Although I thought the humor in Radio Days (1987) was superior to that of Welcome Back Kotter, I found some striking similarities between Kotter (Gabe Kaplan) and a few of the characters in Radio Days. However, I felt like the whiteness in the t.v show and the film was a little different. By that, I mean there was a different whiteness to live up to in each.
There is a similar situation that Kotter and Joe’s family are both put in that I’d like to point out. Joe’s family attempts to stay true to their Jewish traditions, and the scene that’s relevant to my point is the one where they are resting on the holy day, but the neighbors are playing music. When the uncle goes next door to “tell them off”, he comes back and is considering the newly proposed, white lifestyle that these neighbors suggested. He is easily influenced here, and that’s the quality that’s transferred over to Kotter in “Basket Case.”

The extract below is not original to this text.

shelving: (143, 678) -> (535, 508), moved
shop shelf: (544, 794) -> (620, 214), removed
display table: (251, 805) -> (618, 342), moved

Kotter is in a little bit of a different situation here. When the basketball player needs to pass in order to play, Kotter is pressured by an overwhelming majority, including adults, to pass him regardless of his class performance. However, what surprises me here with Kotter’s character is that I didn’t see him as one to give in to pressure. I thought for sure that he would stand up for what he thought was morally right. This is where I became confused when analyzing the whiteness in both, because I don’t understand how the whiteness he’s surrounded by here is supposed to come off as. In a way, it’s a whiteness that wants to strip him of his morals?

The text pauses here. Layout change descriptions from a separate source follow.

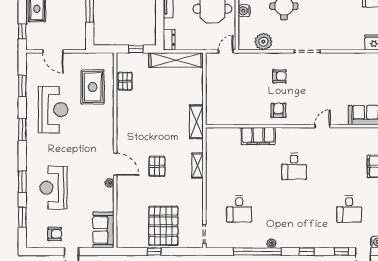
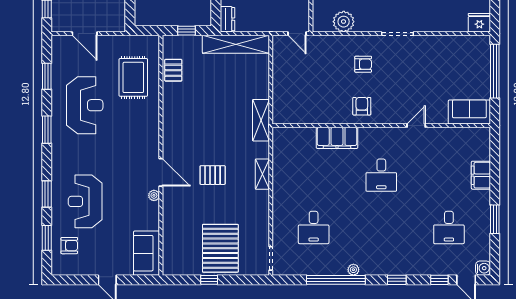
door: (226, 51) -> (297, 34), swing flipped
pallet: (157, 166) -> (213, 175), turned 90
armchair: (55, 234) -> (69, 246), moved

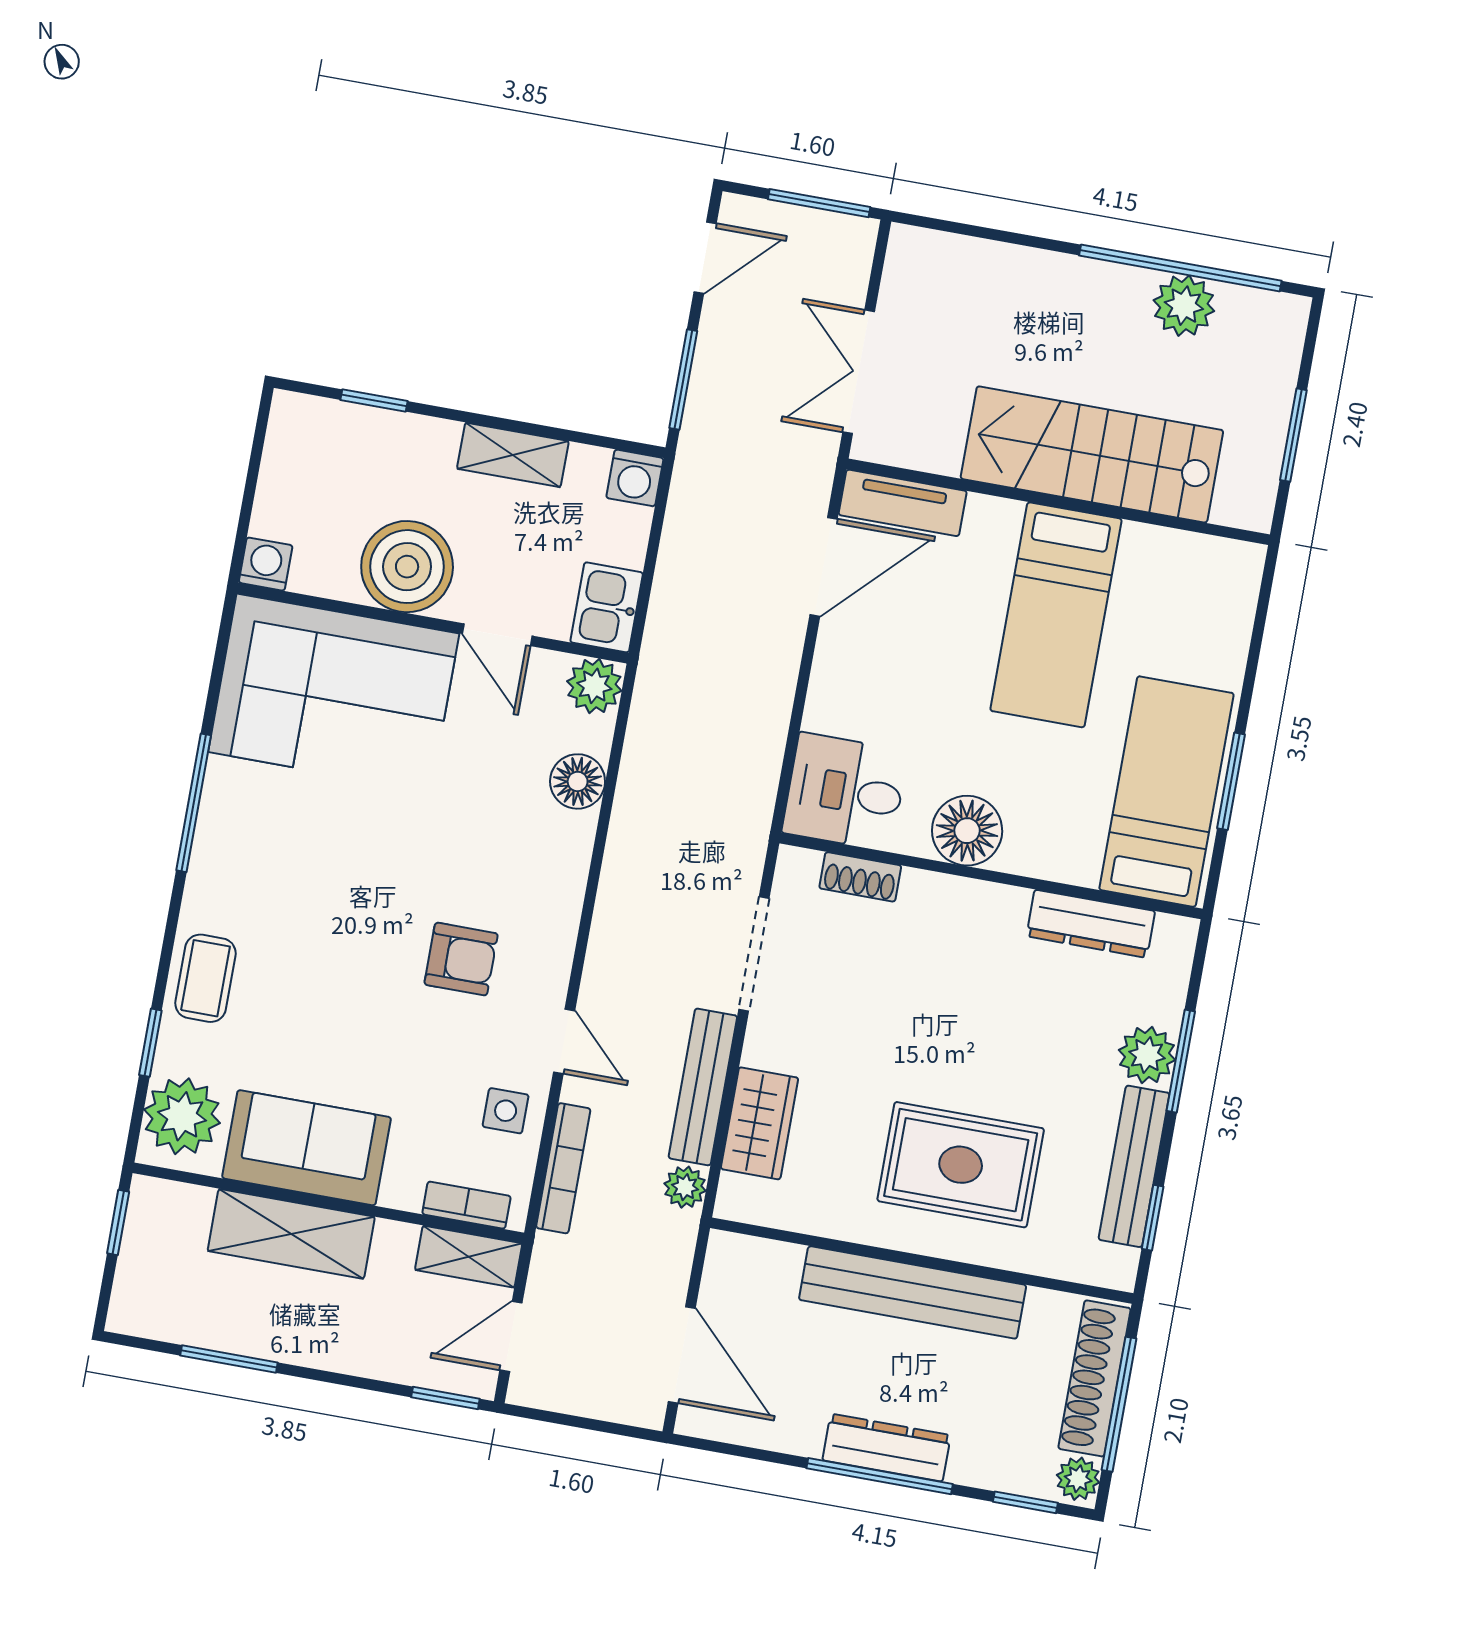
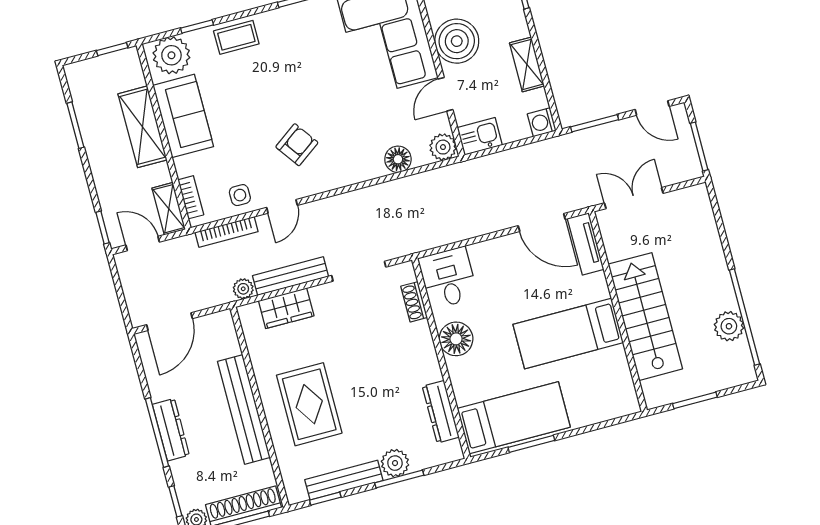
armchair: (461, 959) -> (297, 145), turned -126

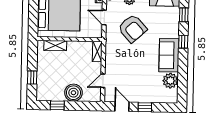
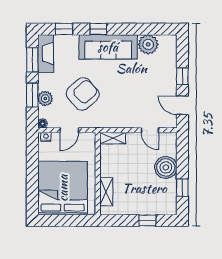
sofa: (169, 55) -> (108, 47), width x1.36
door: (122, 107) -> (182, 105), hinge flipped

In a way, I kind of wanted to combine all three questions, because it seems like this whiteness comes out through the humor that pressures him in this urban environment to change his identity! But that would take up more than a blog post, so I’ll end on this statement: whiteness seems to appear in the films and shows that we watch almost as an epidemic. As of now, it doesn’t seem that Kotter is immune to it!